Nowadays when the craving hits, we whip together this 15-minute, Edible Cashew Cookie "Dough". Sweet, creamy, and so reminiscent of the raw dough, you won't believe it's not the real deal! Plus, since this recipe is made without eggs or raw flour, you can enjoy without risking salmonella or an upset tummy! We call that a win-win.
Recipe Notes
-The base of this recipe is cashew butter, but any nut or seed butter can be used in a pinch. Cashew butter is naturally sweet and lends the most dough-like flavor, which is why we like it best.
-Coconut flour is not actually "flour" in traditional baking terms, but, rather, the flesh of coconut that has been very finely ground. It is considered a thirsty flour, meaning that it absorbs a lot of liquid. For that reason, we recommend adding a hair more liquid than a perfect cookie dough consistency. As the mixture sits and absorbs moisture, it will continue to firm up. Like cashew butter, coconut flour adds natural sweetness to the mix. If you don't love or can't do coconut, almond meal can be subbed in. We do not recommend using raw flour as this can actually be a food safety concern.
-While this dough can be enjoyed straight up with a spoon, don't stop the fun there! It is incredible as a dip for fruit, spread over pancakes, or mixed into yogurt.

Edible Cashew Cookie "Dough"
Ingredients
- ½ cup creamy cashew butter If using unsalted, add ⅛ teaspoon salt
- 2-3 teaspoon maple syrup or other liquid sweetener of choice
- 2 tablespoon coconut flour
- 2 teaspoon vanilla extract
- 3-4 tablespoon unsweetened cashew milk or other preferred non-dairy milk
- ¼ cup chocolate chips, sprinkles, or other favorite add-ins optional
Instructions
- Combine cashew butter, maple syrup, and vanilla in a small sauepan. Heat over low, stirring frequently, until fully mixed.
- Remove from heat and stir in coconut flour and milk, 1 tablespoon at a time, until desired consistency is reached.
- Cover and chill dough for at least 15 minutes prior to folding in add-ins, to prevent melting.
- Chill for at least 1 hr for a firmer "dough".
I plan on trying this recipe soon- I love that it is a quick, vegan, and no-bake recipe that you can customize for different flavors. I love a cookie dough and I appreciate that this is a healthier alternative.
I haven't tried this recipe yet, but it looks so good! I am a big fan of anything cookie dough related (or really dessert in general), so I am super excited to try it! As someone who doesn't have much experience with cooking/baking, this recipe looks super simple and easy to follow. Cannot wait to try out 🙂
Its gets better as it chills! So good.. very happy its vegan.. it its missing the sugar-y texture i like from raw cookie dough (I didnt even know I liked it until I realized it was missing!). Will def make again, maybe swap out sugar for maple syrup.

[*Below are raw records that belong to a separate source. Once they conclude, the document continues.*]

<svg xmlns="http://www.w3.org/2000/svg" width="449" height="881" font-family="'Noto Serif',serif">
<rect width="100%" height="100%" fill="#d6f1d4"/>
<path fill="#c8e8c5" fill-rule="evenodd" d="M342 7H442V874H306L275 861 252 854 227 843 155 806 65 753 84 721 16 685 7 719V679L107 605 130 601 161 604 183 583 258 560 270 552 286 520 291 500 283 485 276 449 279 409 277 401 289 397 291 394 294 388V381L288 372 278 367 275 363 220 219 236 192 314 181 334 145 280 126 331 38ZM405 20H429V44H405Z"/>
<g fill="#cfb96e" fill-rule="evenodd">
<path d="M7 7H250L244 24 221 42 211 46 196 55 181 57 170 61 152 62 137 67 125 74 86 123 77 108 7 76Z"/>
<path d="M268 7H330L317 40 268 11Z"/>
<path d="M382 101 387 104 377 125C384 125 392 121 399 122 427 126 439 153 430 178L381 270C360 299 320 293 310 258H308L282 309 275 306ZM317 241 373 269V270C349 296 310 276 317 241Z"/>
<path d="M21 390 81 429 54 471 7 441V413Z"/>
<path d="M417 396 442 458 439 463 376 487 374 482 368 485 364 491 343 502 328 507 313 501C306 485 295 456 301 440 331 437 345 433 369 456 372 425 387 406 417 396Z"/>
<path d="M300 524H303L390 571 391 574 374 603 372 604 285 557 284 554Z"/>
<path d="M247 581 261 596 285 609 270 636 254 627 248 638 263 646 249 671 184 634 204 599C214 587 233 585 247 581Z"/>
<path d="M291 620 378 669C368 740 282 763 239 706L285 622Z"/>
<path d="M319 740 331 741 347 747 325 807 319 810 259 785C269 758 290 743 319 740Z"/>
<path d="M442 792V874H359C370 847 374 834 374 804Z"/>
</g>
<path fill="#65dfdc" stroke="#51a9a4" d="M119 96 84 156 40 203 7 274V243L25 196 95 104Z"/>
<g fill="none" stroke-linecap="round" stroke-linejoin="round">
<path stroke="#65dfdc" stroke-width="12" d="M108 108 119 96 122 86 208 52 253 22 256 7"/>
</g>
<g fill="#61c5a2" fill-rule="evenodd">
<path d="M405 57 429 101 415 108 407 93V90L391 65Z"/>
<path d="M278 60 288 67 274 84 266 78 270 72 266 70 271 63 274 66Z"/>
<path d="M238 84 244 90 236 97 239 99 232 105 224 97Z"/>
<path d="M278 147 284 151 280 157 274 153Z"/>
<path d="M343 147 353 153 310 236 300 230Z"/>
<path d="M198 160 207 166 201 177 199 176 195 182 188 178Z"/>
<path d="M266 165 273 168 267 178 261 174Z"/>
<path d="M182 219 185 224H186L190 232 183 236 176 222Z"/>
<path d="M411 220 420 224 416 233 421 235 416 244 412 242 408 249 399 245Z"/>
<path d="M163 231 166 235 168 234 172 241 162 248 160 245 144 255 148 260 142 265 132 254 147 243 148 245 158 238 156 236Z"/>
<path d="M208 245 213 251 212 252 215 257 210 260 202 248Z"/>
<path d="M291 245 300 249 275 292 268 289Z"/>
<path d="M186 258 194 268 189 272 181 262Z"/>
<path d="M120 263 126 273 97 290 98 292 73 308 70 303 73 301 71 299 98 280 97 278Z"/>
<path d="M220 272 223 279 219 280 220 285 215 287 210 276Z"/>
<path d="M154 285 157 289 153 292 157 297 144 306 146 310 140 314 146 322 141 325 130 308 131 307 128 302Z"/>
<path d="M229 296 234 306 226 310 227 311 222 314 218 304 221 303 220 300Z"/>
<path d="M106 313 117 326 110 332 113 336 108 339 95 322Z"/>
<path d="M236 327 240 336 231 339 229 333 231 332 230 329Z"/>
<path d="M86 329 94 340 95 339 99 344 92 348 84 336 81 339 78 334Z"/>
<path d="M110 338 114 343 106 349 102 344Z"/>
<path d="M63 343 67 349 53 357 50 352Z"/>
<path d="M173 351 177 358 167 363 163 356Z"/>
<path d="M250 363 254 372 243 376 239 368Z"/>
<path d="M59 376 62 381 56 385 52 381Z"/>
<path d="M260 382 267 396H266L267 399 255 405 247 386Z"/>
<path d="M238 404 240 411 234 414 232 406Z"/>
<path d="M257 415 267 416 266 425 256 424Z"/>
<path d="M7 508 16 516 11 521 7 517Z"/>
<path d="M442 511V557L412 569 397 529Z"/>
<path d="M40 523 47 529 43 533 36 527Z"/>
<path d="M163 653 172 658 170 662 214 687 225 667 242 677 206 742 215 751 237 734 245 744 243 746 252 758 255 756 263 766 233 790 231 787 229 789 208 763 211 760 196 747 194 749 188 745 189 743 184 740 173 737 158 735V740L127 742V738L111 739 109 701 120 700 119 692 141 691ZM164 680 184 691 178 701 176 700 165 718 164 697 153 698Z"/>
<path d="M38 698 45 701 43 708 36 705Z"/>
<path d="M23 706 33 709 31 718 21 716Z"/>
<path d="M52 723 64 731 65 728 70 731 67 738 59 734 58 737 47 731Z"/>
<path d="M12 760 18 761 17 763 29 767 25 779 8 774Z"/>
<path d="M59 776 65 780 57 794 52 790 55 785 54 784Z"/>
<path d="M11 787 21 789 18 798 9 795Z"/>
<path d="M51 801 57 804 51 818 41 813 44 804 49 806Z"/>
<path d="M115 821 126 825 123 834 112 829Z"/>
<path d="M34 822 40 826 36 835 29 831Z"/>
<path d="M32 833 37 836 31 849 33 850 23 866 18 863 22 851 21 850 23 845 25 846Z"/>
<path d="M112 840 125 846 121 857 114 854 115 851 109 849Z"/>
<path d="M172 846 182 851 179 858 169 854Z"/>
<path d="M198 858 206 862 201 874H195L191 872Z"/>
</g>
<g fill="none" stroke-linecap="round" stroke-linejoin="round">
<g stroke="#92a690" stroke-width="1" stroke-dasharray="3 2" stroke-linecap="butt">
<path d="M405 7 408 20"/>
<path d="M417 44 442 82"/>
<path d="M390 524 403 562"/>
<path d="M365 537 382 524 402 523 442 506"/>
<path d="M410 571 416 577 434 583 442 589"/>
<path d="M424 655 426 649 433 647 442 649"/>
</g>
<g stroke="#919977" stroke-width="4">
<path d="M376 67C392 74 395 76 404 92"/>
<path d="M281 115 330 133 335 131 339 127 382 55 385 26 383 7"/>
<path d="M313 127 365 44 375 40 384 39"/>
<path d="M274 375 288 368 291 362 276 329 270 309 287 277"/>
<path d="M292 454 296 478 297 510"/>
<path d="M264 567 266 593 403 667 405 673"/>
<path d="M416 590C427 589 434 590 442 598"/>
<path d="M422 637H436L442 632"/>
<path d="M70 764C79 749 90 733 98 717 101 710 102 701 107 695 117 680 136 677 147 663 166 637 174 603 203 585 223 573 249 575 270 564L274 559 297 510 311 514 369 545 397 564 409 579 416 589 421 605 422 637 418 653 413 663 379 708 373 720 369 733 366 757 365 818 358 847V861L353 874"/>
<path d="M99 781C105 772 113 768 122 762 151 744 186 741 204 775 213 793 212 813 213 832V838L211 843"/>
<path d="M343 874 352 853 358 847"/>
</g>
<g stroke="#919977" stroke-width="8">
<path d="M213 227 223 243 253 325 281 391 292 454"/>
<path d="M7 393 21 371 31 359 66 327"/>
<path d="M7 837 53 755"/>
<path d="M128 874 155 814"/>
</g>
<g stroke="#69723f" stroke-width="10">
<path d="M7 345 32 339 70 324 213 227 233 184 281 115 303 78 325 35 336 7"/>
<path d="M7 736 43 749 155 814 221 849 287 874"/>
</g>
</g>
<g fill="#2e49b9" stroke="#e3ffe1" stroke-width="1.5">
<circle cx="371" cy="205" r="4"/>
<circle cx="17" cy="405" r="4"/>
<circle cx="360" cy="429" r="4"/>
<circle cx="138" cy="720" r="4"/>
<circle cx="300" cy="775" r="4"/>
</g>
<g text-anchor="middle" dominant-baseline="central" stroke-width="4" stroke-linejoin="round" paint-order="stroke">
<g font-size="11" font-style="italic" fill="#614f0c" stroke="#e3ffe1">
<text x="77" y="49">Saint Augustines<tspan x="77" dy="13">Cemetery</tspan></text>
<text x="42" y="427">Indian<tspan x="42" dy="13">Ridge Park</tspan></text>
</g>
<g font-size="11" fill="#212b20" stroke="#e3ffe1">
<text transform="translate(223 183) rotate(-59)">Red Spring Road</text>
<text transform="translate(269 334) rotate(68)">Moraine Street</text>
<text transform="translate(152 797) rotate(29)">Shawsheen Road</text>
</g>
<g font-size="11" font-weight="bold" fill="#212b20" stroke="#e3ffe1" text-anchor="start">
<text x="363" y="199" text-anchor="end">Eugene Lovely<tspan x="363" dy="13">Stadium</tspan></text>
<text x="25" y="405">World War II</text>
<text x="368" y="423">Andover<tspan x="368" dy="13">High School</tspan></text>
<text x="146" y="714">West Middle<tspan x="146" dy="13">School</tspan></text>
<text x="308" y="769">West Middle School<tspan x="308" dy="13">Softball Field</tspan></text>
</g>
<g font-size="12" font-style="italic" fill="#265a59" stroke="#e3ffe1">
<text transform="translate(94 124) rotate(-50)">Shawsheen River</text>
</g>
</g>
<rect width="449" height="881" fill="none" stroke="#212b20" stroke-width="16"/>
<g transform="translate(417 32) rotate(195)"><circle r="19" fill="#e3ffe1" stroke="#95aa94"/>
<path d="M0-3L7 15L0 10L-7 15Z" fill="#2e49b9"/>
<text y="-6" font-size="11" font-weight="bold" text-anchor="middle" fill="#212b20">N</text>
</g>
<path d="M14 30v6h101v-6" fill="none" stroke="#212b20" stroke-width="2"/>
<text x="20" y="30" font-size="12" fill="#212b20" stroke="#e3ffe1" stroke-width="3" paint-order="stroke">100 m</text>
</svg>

Hi Kelly! Thank you for trying the recipe and for the feedback! We'll have to try with some granulated sugar as well and report back!
This is really tasty! Satisfies a cookie dough craving without the usual risks.
Thank you so much Judy! So glad you enjoyed it.
I tried a recipe similar to this with almond butter but it was just alright. I remember seeing you had a cookie dough recipe that looked amazing. Can’t wait to try your recipe using the cashew butter!
Hi Caitlin, we can't wait to hear what you think!!!